BACKGROUND: Altered reward circuitry function is observed in individuals with bipolar disorder (BD) and their unaffected offspring (OBP). While OBP are at elevated risk for BD, modifiable risk factors that may exacerbate neural vulnerabilities in OBP remain under-characterized. As sleep loss is strongly linked to mania in BD, this study tested associations between sleep duration, reward circuitry function, and mood dysregulation in OBP.
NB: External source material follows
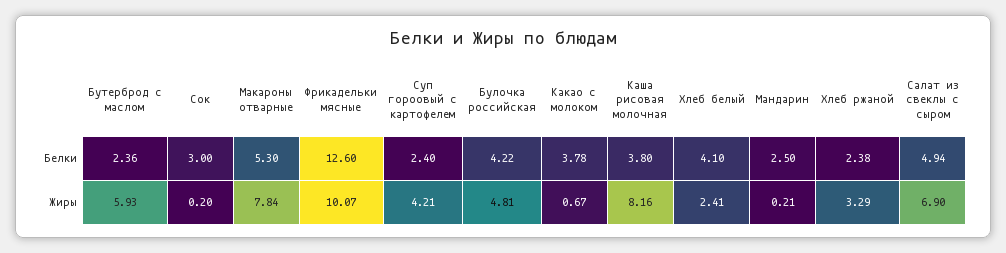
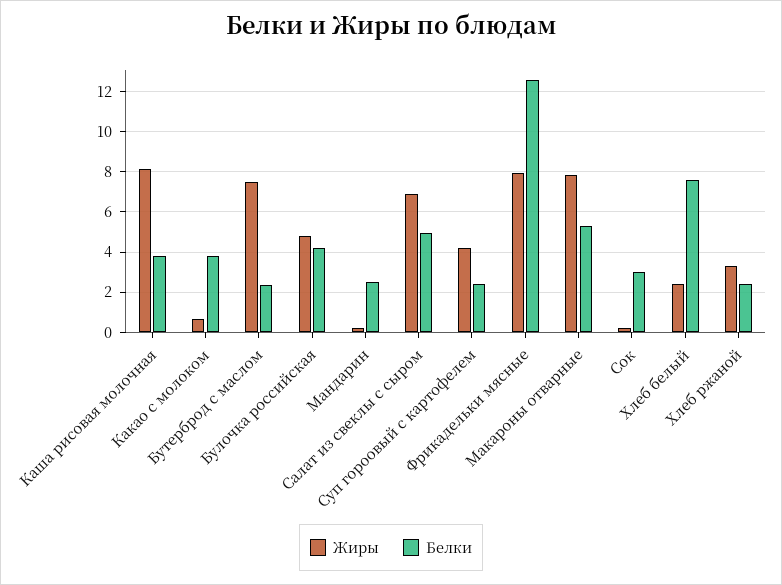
Белки, Хлеб белый: 4.1 -> 7.5
Жиры, Бутерброд с маслом: 5.93 -> 7.5
Жиры, Фрикадельки мясные: 10.07 -> 8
METHODS: Two groups of youth unaffected with BD (9-17yr) completed a number-guessing fMRI reward paradigm: 25 OBP and 21 age-sex-IQ-matched offspring of control parents with non-BD psychopathology (OCP), to differentiate risk for BD from risk for psychopathology more broadly. Regressions tested effects of group status, self-reported past-week sleep duration, and their interaction on neural activity and bilateral ventral striatum (VS) functional connectivity to win>control. Correlations with parent-reported mood dysregulation were assessed.
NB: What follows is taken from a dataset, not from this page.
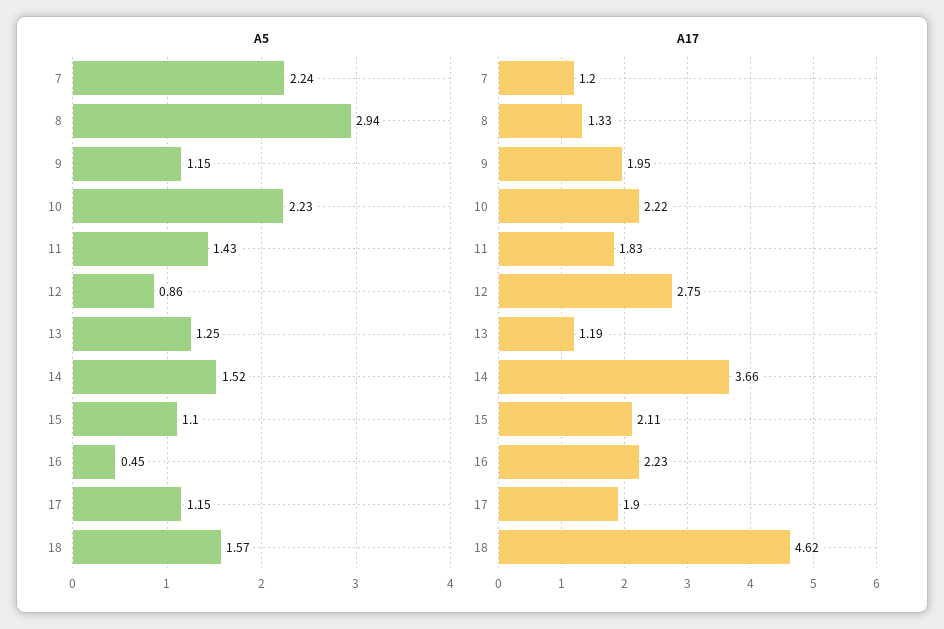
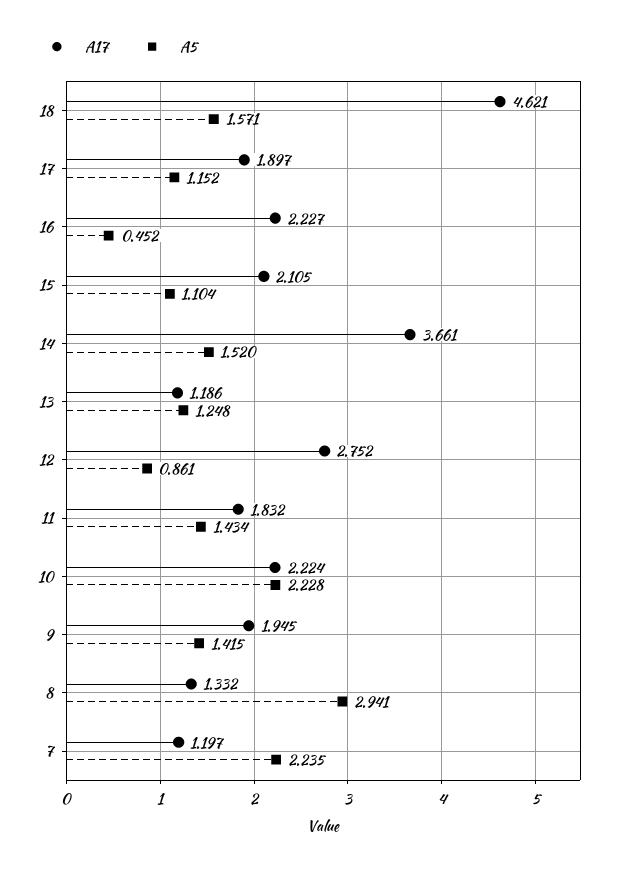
A5, 9: 1.15 -> 1.415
RESULTS: Group effects were observed for right posterior insula activity (OCP>OBP) and VS-left posterior insula connectivity (OBP>OCP). Group⁎ sleep duration interactions were observed for left dorsal anterior-mid-cingulate (daMCC) activity and VS-left anterior insula/ventrolateral prefrontal cortex (VLPFC) connectivity. Specifically, sleep duration and daMCC activity were positively related in OBP, but negatively related in OCP and sleep duration and VS-left anterior insula/VLPFC connectivity were negatively related in OBP, but positively in OCP. Additionally, increased VS-left posterior insula connectivity and VS-left anterior insula/VLPFC connectivity were associated with greater mood dysregulation in OBP only.

LIMITATIONS: Cross-sectional design and small sample size.

CONCLUSIONS: Altered reward-related VS-insula connectivity could represent a neural pathway underpinning mood dysregulation in OBP, and may be modulated by shortened sleep duration.